Spotted-owl count down despite huge cost to communities
The dirty little secret about spotted owls in Northwest forests is that their numbers have declined in spite of the fact their old-growth forest habitat has increased because many thousands of acres of federal, state and private lands have been put off limits to logging.
This isn't a claim by the forest-products industry. It's what recent scientific research indicates.
The implication of this is there must be other factors, other than the loss of habitat, accounting for the owls' decline. One factor apparently is that their cousin, the barred owl, is increasingly invading spotted-owl territory, pushing them out.
The implication of these developments is quite stark in terms of a reasonable balance between protection of the environment, such as spotted-owl habitat, and providing for human needs.
What has happened is that timber harvest in the Northwest's federally owned forests during and since the 1990s has been drastically reduced compared with earlier levels in the name of protecting old-growth trees for spotted-owl habitat to help recover this endangered species.
Yet the result has been fewer owls. Go figure.
This has occurred at the expense of devastating blows to the economies of rural communities, such as Packwood, Randle, Glenoma and Morton in East Lewis County. Many good-paying jobs were lost because the harvest bans in federal forests were a major factor in the closure of mills and loss of logging work in timber-dependent communities.
Was the huge price paid for this in human terms worth it in terms of environmental protection? The spotted-owl trends indicate it was not.
Yet we still have the environmental groups going to court in an effort to put even more land off limits to harvest. This is occurring at a time when even the allowable harvest levels — still far below earlier volume — in the Clinton administration's Northwest Forest Plan of the late 1990s haven't come close to being met. Reasons for this include built-in failure in the plan because of the elaborate long-term environmental studies required before a timber sale can be approved and take place, and legal challenges by environmental groups even to the sales that are approved.
Out of Balance
Even with all of the evidence owl numbers are declining despite more habitat, the environmental groups seek to keep or put more timberland into spotted-owl protection and federal judges are often siding with them, fully or at least in part.

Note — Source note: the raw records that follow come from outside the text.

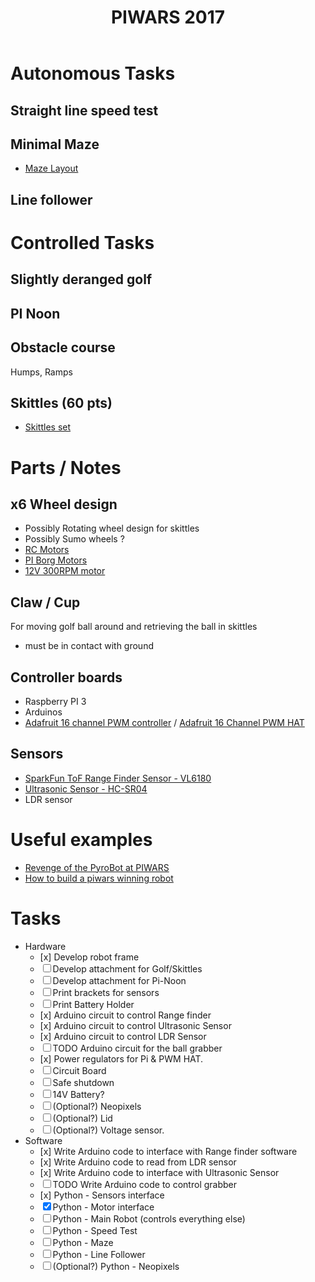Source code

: #+TITLE:PIWARS 2017

* Autonomous Tasks
** Straight line speed test

** Minimal Maze
 - [[http://piwars.org/2017-competition/challenges/minimal-maze/][Maze Layout]]

** Line follower

* Controlled Tasks
** Slightly deranged golf

** PI Noon

** Obstacle course 
 Humps, Ramps
 
** Skittles (60 pts)
 - [[http://www.ebay.co.uk/itm/310903597419][Skittles set]]

* Parts / Notes
** x6 Wheel design 
 - Possibly Rotating wheel design for skittles
 - Possibly Sumo wheels ?
 - [[http://www.modelsport.co.uk/electric-motors/rc-car-categories/9920/992015][RC Motors]] 
 - [[https://www.piborg.org/accessories/12v-motor][PI Borg Motors]]
 - [[http://www.ebay.co.uk/itm/142181229667][12V 300RPM motor]]
** Claw / Cup 
For moving golf ball around and retrieving the ball in skittles
 - must be in contact with ground

** Controller boards
 - Raspberry PI 3
 - Arduinos 
 - [[http://bit.ly/2flv2Op][Adafruit 16 channel PWM controller]] / [[https://thepihut.com/products/adafruit-16-channel-pwm-servo-hat-for-raspberry-pi?utm_medium=cpc&utm_source=googlepla&variant=1130976012&gclid=COftt9LLvNACFQ0z0wodUGYBgQ][Adafruit 16 Channel PWM HAT]]

** Sensors 
 - [[https://www.sparkfun.com/products/12785][SparkFun ToF Range Finder Sensor - VL6180]]
 - [[https://www.sparkfun.com/products/13959][Ultrasonic Sensor - HC-SR04]]
 - LDR sensor

* Useful examples
 - [[https://www.youtube.com/watch?v=PJl21ZEuhHs][Revenge of the PyroBot at PIWARS]]
 - [[https://www.youtube.com/watch?v=24GbJCq19V8#t=85.146176][How to build a piwars winning robot]] 

* Tasks
  * Hardware
    - [x] Develop robot frame
    - [ ] Develop attachment for Golf/Skittles
    - [ ] Develop attachment for Pi-Noon
    - [ ] Print brackets for sensors
    - [ ] Print Battery Holder
    - [x] Arduino circuit to control Range finder
    - [x] Arduino circuit to control Ultrasonic Sensor
    - [x] Arduino circuit to control LDR Sensor 
    - [ ] TODO Arduino circuit for the ball grabber
    - [x] Power regulators for Pi & PWM HAT.
    - [ ] Circuit Board
    - [ ] Safe shutdown
    - [ ] 14V Battery?
    - [ ] (Optional?) Neopixels
    - [ ] (Optional?) Lid
    - [ ] (Optional?) Voltage sensor.
  * Software
    - [x] Write Arduino code to interface with Range finder software
    - [x] Write Arduino code to read from LDR sensor
    - [x] Write Arduino code to interface with Ultrasonic Sensor
    - [ ] TODO Write Arduino code to control grabber
    - [x] Python - Sensors interface
    - [X] Python - Motor interface
    - [ ] Python - Main Robot (controls everything else)
    - [ ] Python - Speed Test 
    - [ ] Python - Maze 
    - [ ] Python - Line Follower 
    - [ ] (Optional?) Python - Neopixels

Last week, U.S. District Judge Marsha Pechman issued a preliminary injunction to stop Weyerhaeuser Co. from harvesting in spotted-owl habitat in four parcels here in Southwest Washington, putting 50,000 acres off limits to the company.
One wonders if timber harvest would be allowed in the designated owl-protection areas even if the owls fully recover or vanish because of natural factors, as have many other species over the eons. It won't if the environmental groups who have used the owl as a surrogate to protect still more old-growth trees have their way.
Credit Judge Pechman for at least not siding with the Seattle-based Audubon Society in seeking also, in its suit against Weyerhaeuser, an injunction against the state. The Audubon Society contended the state's timber-harvest regulations on state and private land are not adequate to protect the owls outside of 13 "special emphasis" protection areas.
The judge said scientific data on whether the owls actually inhabit these areas is not current.
Shawn Cantrell, executive director of Seattle Audubon, said of the judge's ruling against Weyerhaeuser, "We see this as a real victory for the environment and the people of Washington."
Meanwhile, rural communities in forested areas continue to suffer economically and with related social ills because of such victories by environmental groups in Congress and the courts in the past and now.
What's needed on such issues is reasonable balance between protecting our environment and the needs of people. That balance remains to be achieved.